St. Hilary: precursor to eternity
Commemoration of Richard Meux Benson, Founder of the Society of St John the Evangelist, 1915
The last enemy that shall be destroyed is death.
—1 Corinthians 15:26 (KJV)
[Continued from yesterday]
In this calm assurance of safety did my soul gladly and hopefully take its rest, and feared so little the interruption of death, that death seemed only a name for eternal life. And the life of this present body was so far from seeming a burden or affliction that it was regarded as children regard their alphabets, sick men their draughts, shipwrecked sailors their swim, young men the training for their profession, future commanders their first campaign; that is, as an endurable submission to present necessities, bearing the promise of a blissful immortality.

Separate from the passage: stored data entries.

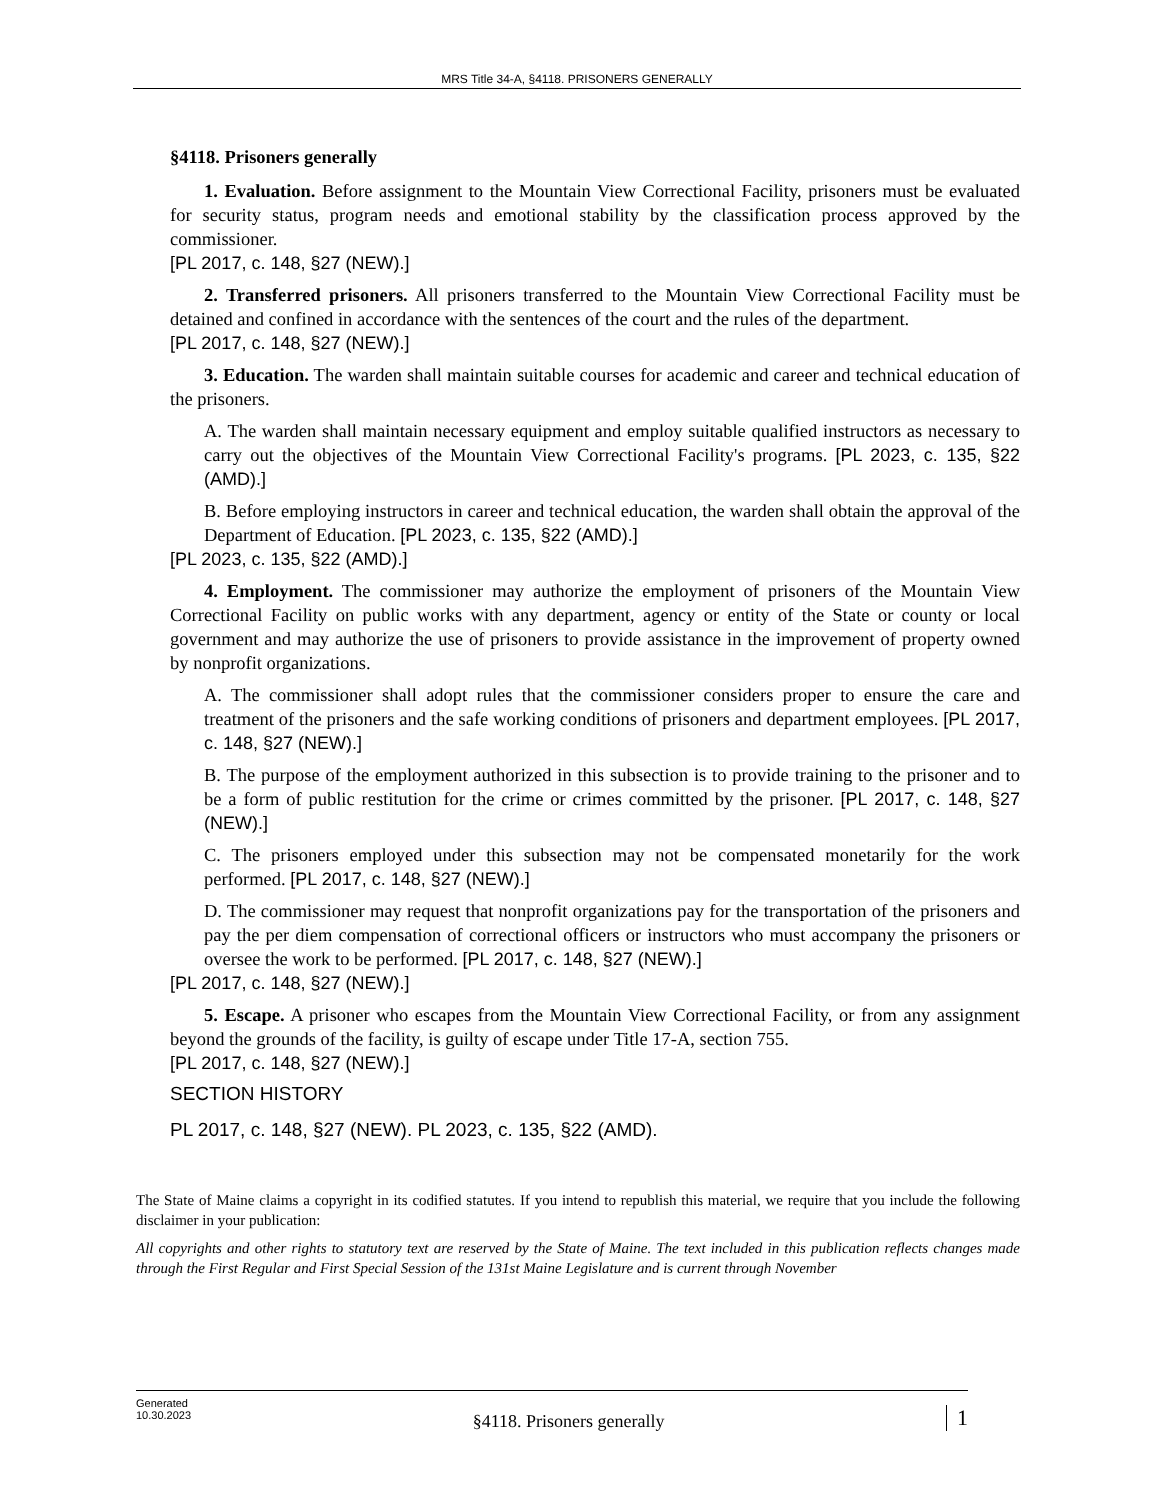MRS Title 34-A, §4118. PRISONERS GENERALLY
§4118. Prisoners generally
1. Evaluation. Before assignment to the Mountain View Correctional Facility, prisoners must be evaluated for security status, program needs and emotional stability by the classification process approved by the commissioner.
[PL 2017, c. 148, §27 (NEW).]
2. Transferred prisoners. All prisoners transferred to the Mountain View Correctional Facility must be detained and confined in accordance with the sentences of the court and the rules of the department.
[PL 2017, c. 148, §27 (NEW).]
3. Education. The warden shall maintain suitable courses for academic and career and technical education of the prisoners.
A. The warden shall maintain necessary equipment and employ suitable qualified instructors as necessary to carry out the objectives of the Mountain View Correctional Facility's programs. [PL 2023, c. 135, §22 (AMD).]
B. Before employing instructors in career and technical education, the warden shall obtain the approval of the Department of Education. [PL 2023, c. 135, §22 (AMD).]
[PL 2023, c. 135, §22 (AMD).]
4. Employment. The commissioner may authorize the employment of prisoners of the Mountain View Correctional Facility on public works with any department, agency or entity of the State or county or local government and may authorize the use of prisoners to provide assistance in the improvement of property owned by nonprofit organizations.
A. The commissioner shall adopt rules that the commissioner considers proper to ensure the care and treatment of the prisoners and the safe working conditions of prisoners and department employees. [PL 2017, c. 148, §27 (NEW).]
B. The purpose of the employment authorized in this subsection is to provide training to the prisoner and to be a form of public restitution for the crime or crimes committed by the prisoner. [PL 2017, c. 148, §27 (NEW).]
C. The prisoners employed under this subsection may not be compensated monetarily for the work performed. [PL 2017, c. 148, §27 (NEW).]
D. The commissioner may request that nonprofit organizations pay for the transportation of the prisoners and pay the per diem compensation of correctional officers or instructors who must accompany the prisoners or oversee the work to be performed. [PL 2017, c. 148, §27 (NEW).]
[PL 2017, c. 148, §27 (NEW).]
5. Escape. A prisoner who escapes from the Mountain View Correctional Facility, or from any assignment beyond the grounds of the facility, is guilty of escape under Title 17-A, section 755.
[PL 2017, c. 148, §27 (NEW).]
SECTION HISTORY
PL 2017, c. 148, §27 (NEW). PL 2023, c. 135, §22 (AMD).
The State of Maine claims a copyright in its codified statutes. If you intend to republish this material, we require that you include the following disclaimer in your publication:
All copyrights and other rights to statutory text are reserved by the State of Maine. The text included in this publication reflects changes made through the First Regular and First Special Session of the 131st Maine Legislature and is current through November
Generated
10.30.2023
§4118. Prisoners generally
1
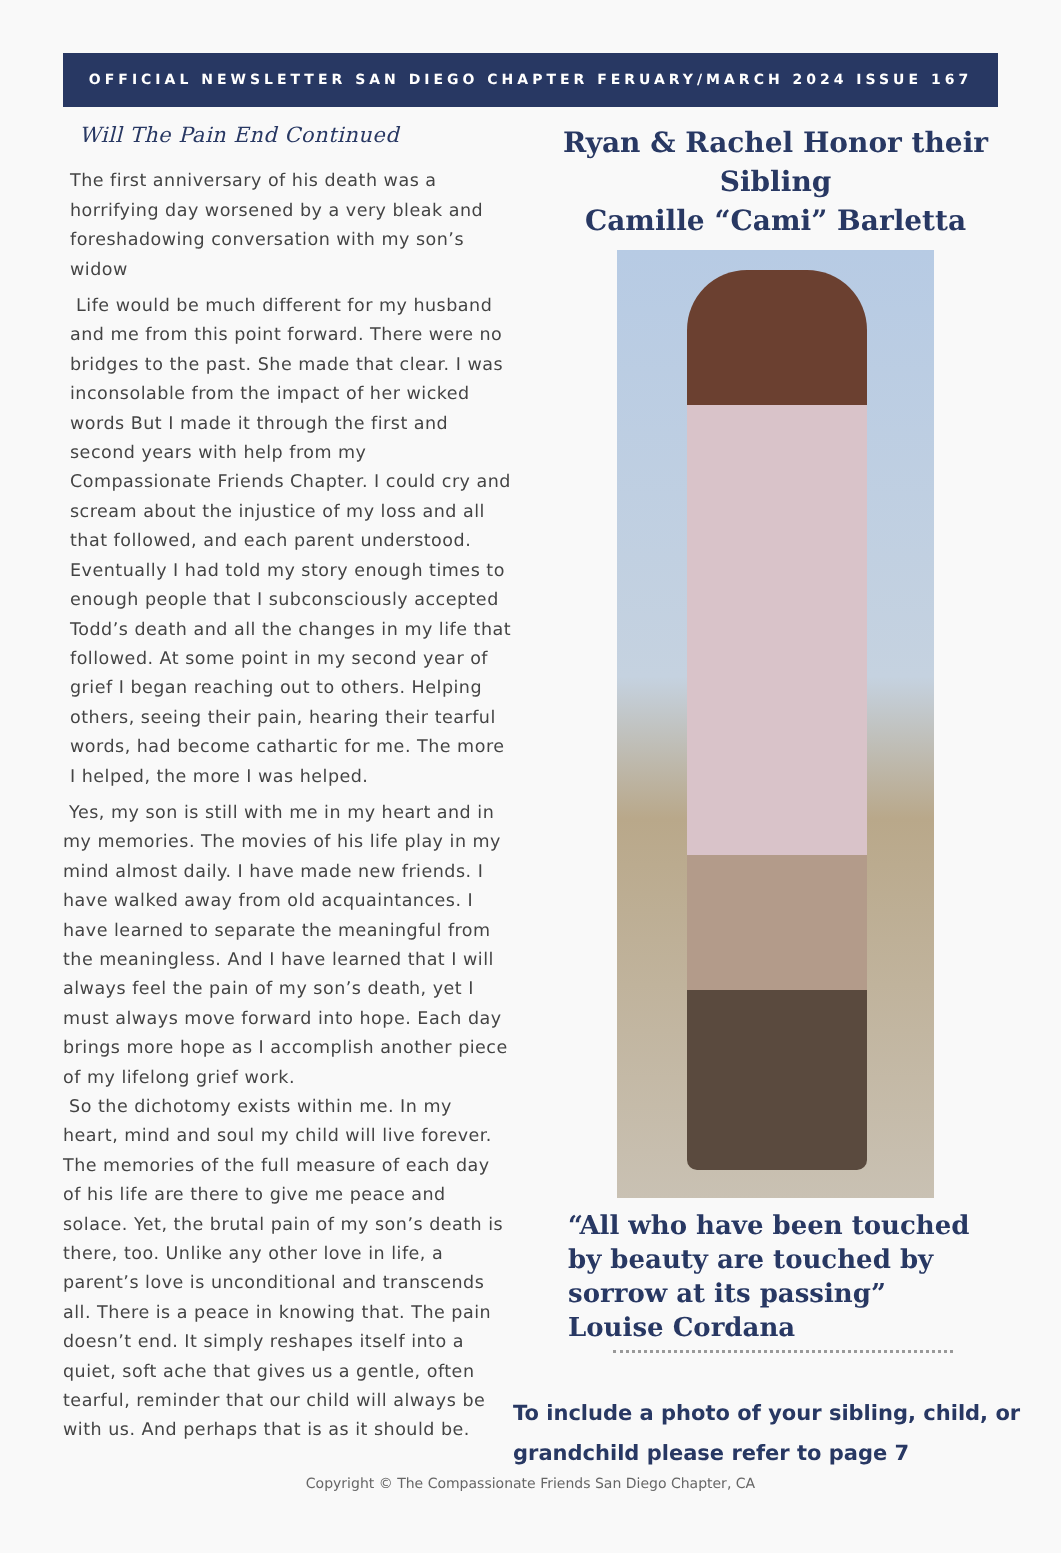OFFICIAL NEWSLETTER SAN DIEGO CHAPTER FERUARY/MARCH 2024 ISSUE 167
Will The Pain End Continued
The first anniversary of his death was a horrifying day worsened by a very bleak and foreshadowing conversation with my son’s widow
Life would be much different for my husband and me from this point forward. There were no bridges to the past. She made that clear. I was inconsolable from the impact of her wicked words But I made it through the first and second years with help from my Compassionate Friends Chapter. I could cry and scream about the injustice of my loss and all that followed, and each parent understood. Eventually I had told my story enough times to enough people that I subconsciously accepted Todd’s death and all the changes in my life that followed. At some point in my second year of grief I began reaching out to others. Helping others, seeing their pain, hearing their tearful words, had become cathartic for me. The more I helped, the more I was helped.
Yes, my son is still with me in my heart and in my memories. The movies of his life play in my mind almost daily. I have made new friends. I have walked away from old acquaintances. I have learned to separate the meaningful from the meaningless. And I have learned that I will always feel the pain of my son’s death, yet I must always move forward into hope. Each day brings more hope as I accomplish another piece of my lifelong grief work.
So the dichotomy exists within me. In my heart, mind and soul my child will live forever. The memories of the full measure of each day of his life are there to give me peace and solace. Yet, the brutal pain of my son’s death is there, too. Unlike any other love in life, a parent’s love is unconditional and transcends all. There is a peace in knowing that. The pain doesn’t end. It simply reshapes itself into a quiet, soft ache that gives us a gentle, often tearful, reminder that our child will always be with us. And perhaps that is as it should be.
Ryan & Rachel Honor their Sibling
Camille “Cami” Barletta
“All who have been touched by beauty are touched by sorrow at its passing” Louise Cordana
To include a photo of your sibling, child, or grandchild please refer to page 7
Copyright © The Compassionate Friends San Diego Chapter, CA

... St. Hilary (ca. 300-367?), On the Trinity, in A Select Library of Nicene and Post-Nicene Fathers of the Christian Church, second series, v. IX, Philip Schaff & Henry Wace, ed., New York: Christian Literature Company, 1902, p. 44 (see the book)
See also 1 Cor. 15:26; Isa. 25:7-8; Hos. 13:14; 2 Cor. 4:17-18; Rev. 21:4
Quiet time reflection:
Lord, this time in my body is the beginning of eternity.